Forecasting Media’s Future

Also next week, we’ll be speaking in San Francisco on the topic of “World Without Media: What Will Fill The Void?” along with online journalism and social media expert JD Lasica at the New Communications Forum. This general session presentation begins Tuesday at 4:00.  Click on the logo at left for a discount. Get an even bigger discount by registering with code SNCR New Communications Forum is one of the best social media events of the year. whoIts organizer, the nonprofit Society For New Communications Research has assembled a faculty of leading new-media thinkers who reserve some of their best stuff for the biannual conferences.  Take a look at the agenda and see what we mean.
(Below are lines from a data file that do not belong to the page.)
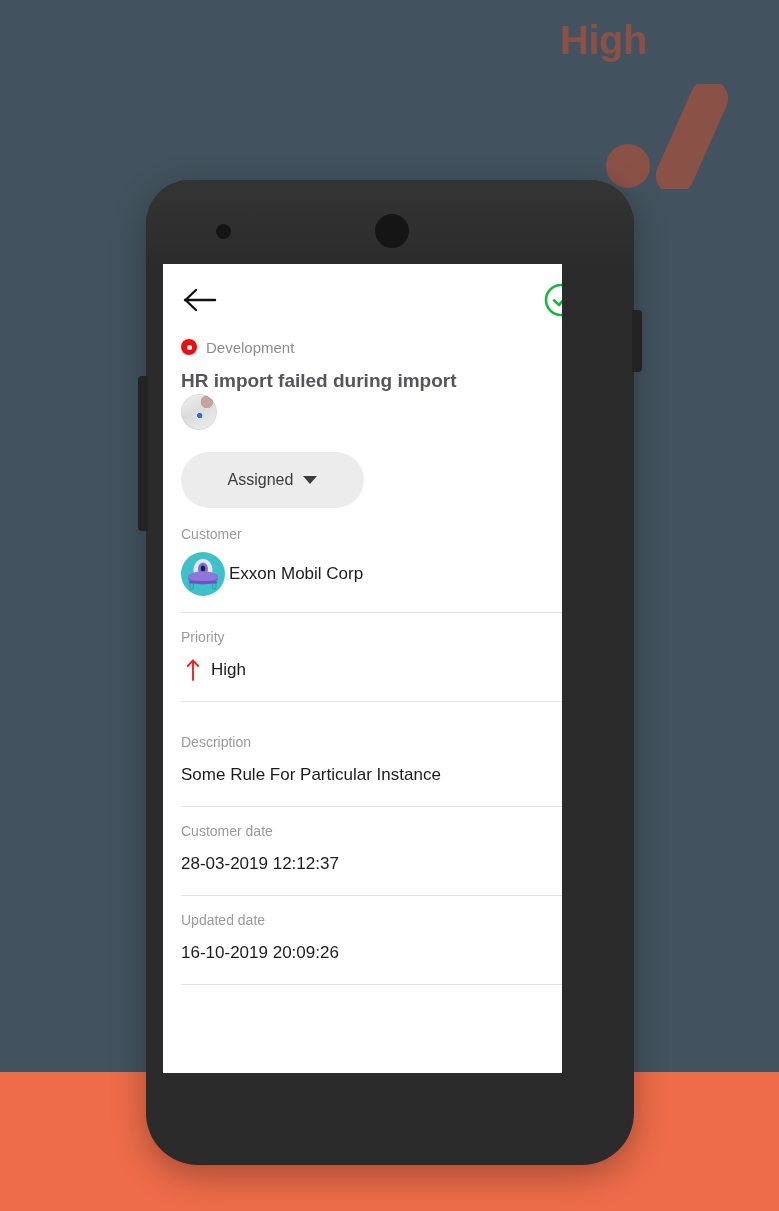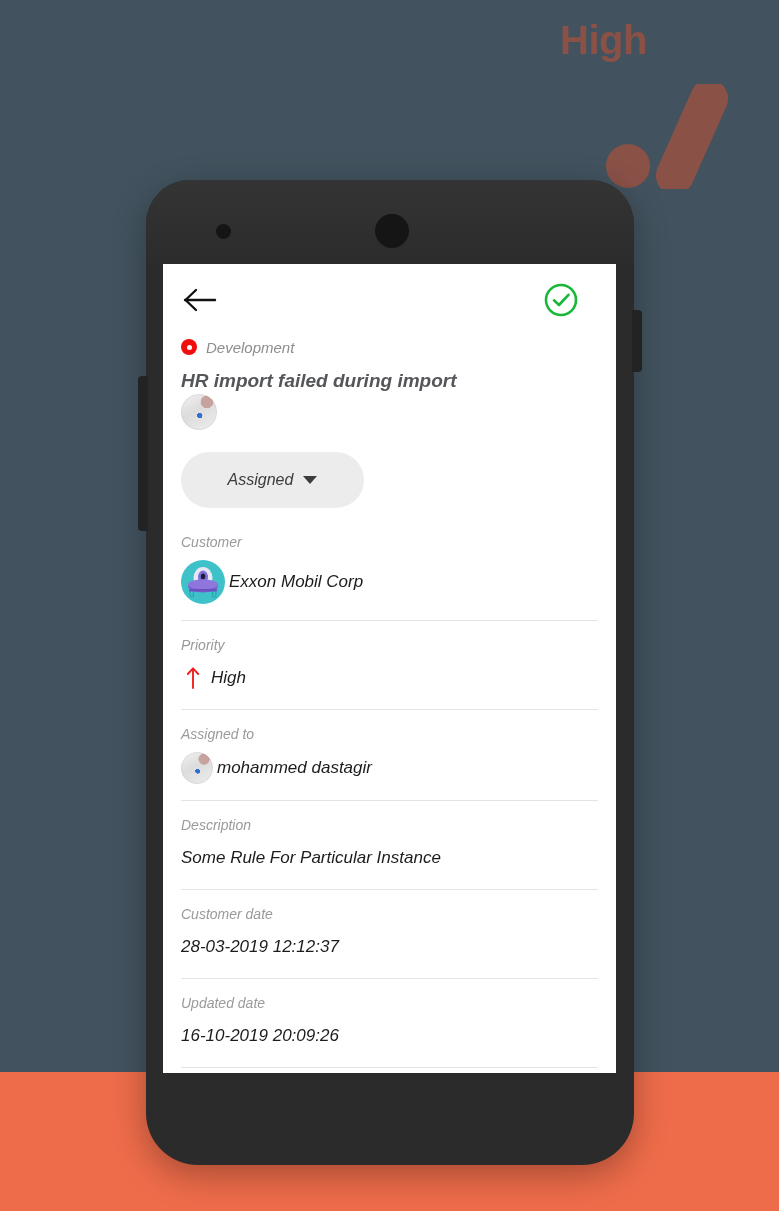--- a/index.html
+++ b/index.html
@@ -94,24 +94,23 @@
     left: 486px; top: 130px;
     width: 10px; height: 62px;
     border-radius: 0 4px 4px 0;
     background: #232323;
   }
 
   
   #screen {
     position: absolute;
     left: 17px; top: 84px;
-    width: 453px; height: 809px;
+    width: 399px; height: 809px;
     background: #ffffff;
     overflow: hidden;
-    font-style: italic;
   }
   #screen-inner {
     position: absolute;
     left: 0; top: 0;
     width: 453px;
   }
 
   
   .appbar {
     position: relative;
@@ -188,21 +187,21 @@
 
   .status-pill {
     width: 183px;
     height: 56px;
     border-radius: 28px;
     background: #ececec;
     display: flex;
     align-items: center;
     justify-content: center;
     gap: 10px;
-    margin-bottom: 26px;
+    margin-bottom: 18px;
     cursor: pointer;
   }
   .status-pill-label {
     color: #3c3c3c;
     font-size: 16px;
   }
   .caret-down {
     width: 0; height: 0;
     border-left: 7px solid transparent;
     border-right: 7px solid transparent;
@@ -335,27 +334,20 @@
               <svg viewBox="0 0 14 24" width="14" height="24">
                 <path d="M7 22 L7 3" stroke="#f02020" stroke-width="1.9" stroke-linecap="round"></path>
                 <path d="M1.8 8 L7 2.3 L12.2 8" stroke="#f02020" stroke-width="1.9" fill="none" stroke-linecap="round" stroke-linejoin="round"></path>
               </svg>
             </span>
             <div class="field-value">High</div>
           </div>
         </div>
         <div class="field-spacer"></div>
 
-        <div class="field">
-          <div class="field-label">Assigned to</div>
-          <div class="field-value-row">
-            <div class="avatar-photo small"></div>
-            <div class="field-value">mohammed dastagir</div>
-          </div>
-        </div>
         <div class="field-spacer"></div>
 
         <div class="field">
           <div class="field-label">Description</div>
           <div class="field-value-row">
             <div class="field-value">Some Rule For Particular Instance</div>
           </div>
         </div>
         <div class="field-spacer"></div>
We’ll also be leading a panel on Wednesday on the topic of “Media in Transition: The Future of News in a Democratized World” at the co-located Inbound Marketing Summit. The three panelists are all newspaper industry veterans who have successfully made the jump to the digital world: Dean Takahashi of VentureBeat, Tom Foremski of Silicon Valley Watcher and Ken Doctor of Outsell. Click the image at right and use code VIPS50 to get half off the conference fee.

And Finally…

Nicholas Carr points us to a site maintained by one Timothy McSweeney, which is one of the funniest – and by that we mean “most droll” – online outposts we’ve encountered in some time – and by that we mean days.  Check out the syllabus for an “Internet-Age Writing” class. A snippet:

“Students will acquire the tools needed to make their tweets glimmer with a complete lack of forethought, their Facebook updates ring with self-importance, and their blog entries shimmer with literary pithiness. All without the restraints of writing in complete sentences. w00t! w00t!”

And also: “Students will work to make their blogging more vivid using the fundamentals of the craft, such as imagery, foreshadowing, symbolism, and viral paparazzi photos of celebrity nip slips.”